Identification and Characterization of Genes that Control the Phenolic

AVF Proj. ID: 9834 / /Cat.: ,
Primary Investigator(s): Douglas Adamsby

Many of the crucial branch points in phenolic biosynthesis occur at the level of the coenzyme A (CoA) esters of the hydroxycinnamic acids, and formation of the CoA esters is a critical step in the biosynthesis of virtually all classes of phenolics in grape. Research on hydroxycinnamate CoA ligases in grape has been very limited. Purification of the enzyme has not been accomplished, and research has been hampered because cDNA probes are not available to study expression of the genes. In the first year of this project we were able to extract and stabilize cinnamoyl CoA ligase (4CL) from grape tissues. We adapted a procedure for enzyme extraction and assay that was described for 4CL from aspen (Populus tremuloidies) so that it can be used with grape tissues and we studied the substrate specificity of the enzyme from leaf and green shoot tissue. In leaves we found that the enzyme showed much more activity with caffeate than with 4-coumaric acid. Activity was also observed with ferulate and sinapate in these extracts. This result is notable because the enzyme from other plants typically shows more activity with 4-coumaric acid than with caffeate. The total enzyme activity extracted from developing shoots was much lower than from leaves and showed substrate specificity more typical of enzymes from other sources, preferring 4-coumaric acid over caffeic acid. Also, with shoot extracts no activity was observed when sinapic acid was used as substrate.
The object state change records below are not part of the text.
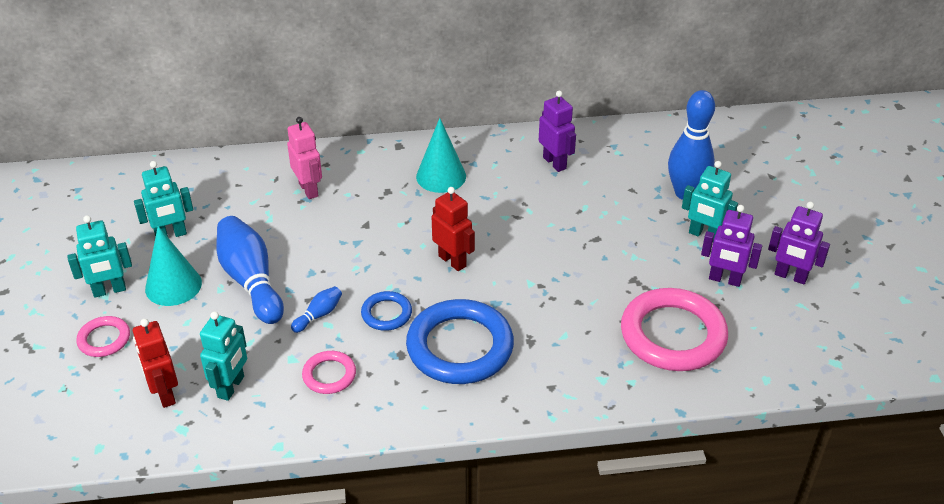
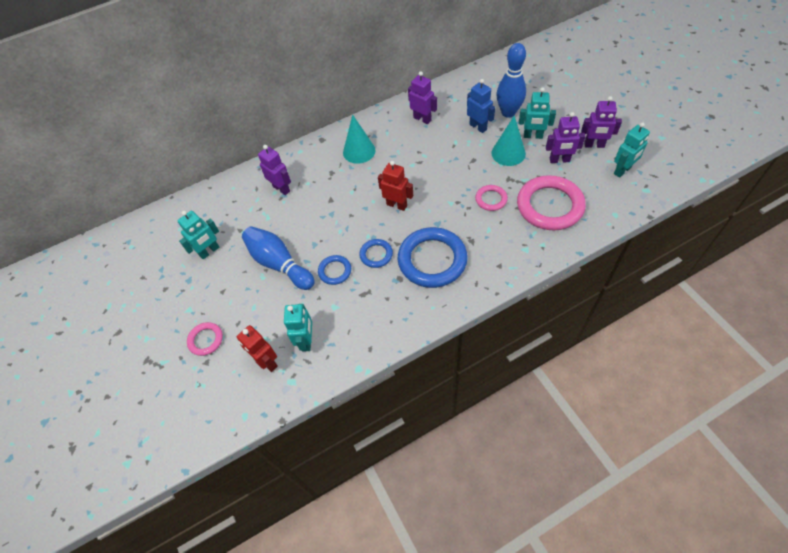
camera: 15 degrees left, 15 degrees up
(109, 290) = (190, 305): turquoise robot -> turquoise robot (622, 170)
(173, 285) = (230, 286): turquoise cone -> turquoise cone (508, 153)
(309, 190) = (281, 189): pink robot -> purple robot
(319, 315) = (335, 271): blue bowling pin -> blue ring
(329, 375) = (363, 309): pink ring -> pink ring (491, 199)
(629, 198) = (478, 127): none -> blue robot

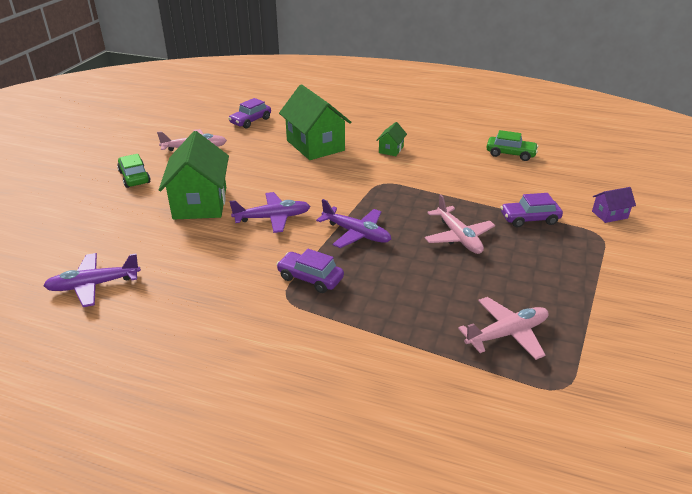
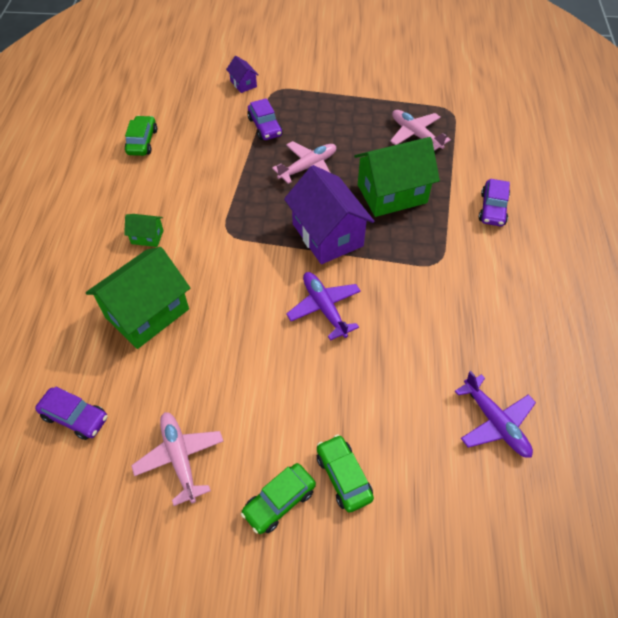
camera: 105 degrees left, 20 degrees up
(126, 203) = (343, 476): none -> green car
(200, 203) = (317, 389): green house -> green house (392, 194)
(310, 278) = (406, 252): purple car -> purple car (492, 209)
(356, 233) = (327, 235): purple plane -> purple house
These results are significant because they might suggest that there are different isoenzymes present with different substrate specificities in different tissues. Thus, extraction and assay of the enzyme has been successful and we have found that best source of the enzyme from grapevine appears to be developing leaf tissue. We obtained two cDNA clones of 4CL from poplar from a laboratory in British Colombia. These cDNAs were labeled with 32P and used to screen a grape cDNA phage library prepared from mRNA obtained from grape berries at the beginning of ripening. We isolated six strongly positive plaques. The DNA from the positive phage were amplified and have been sent for DNA sequencing. We will know very soon whether or not we have obtained clones of 4CL from grape berries. This would be important because we could then use the grape 4CL clones to study expression of the respective genes in grapevine.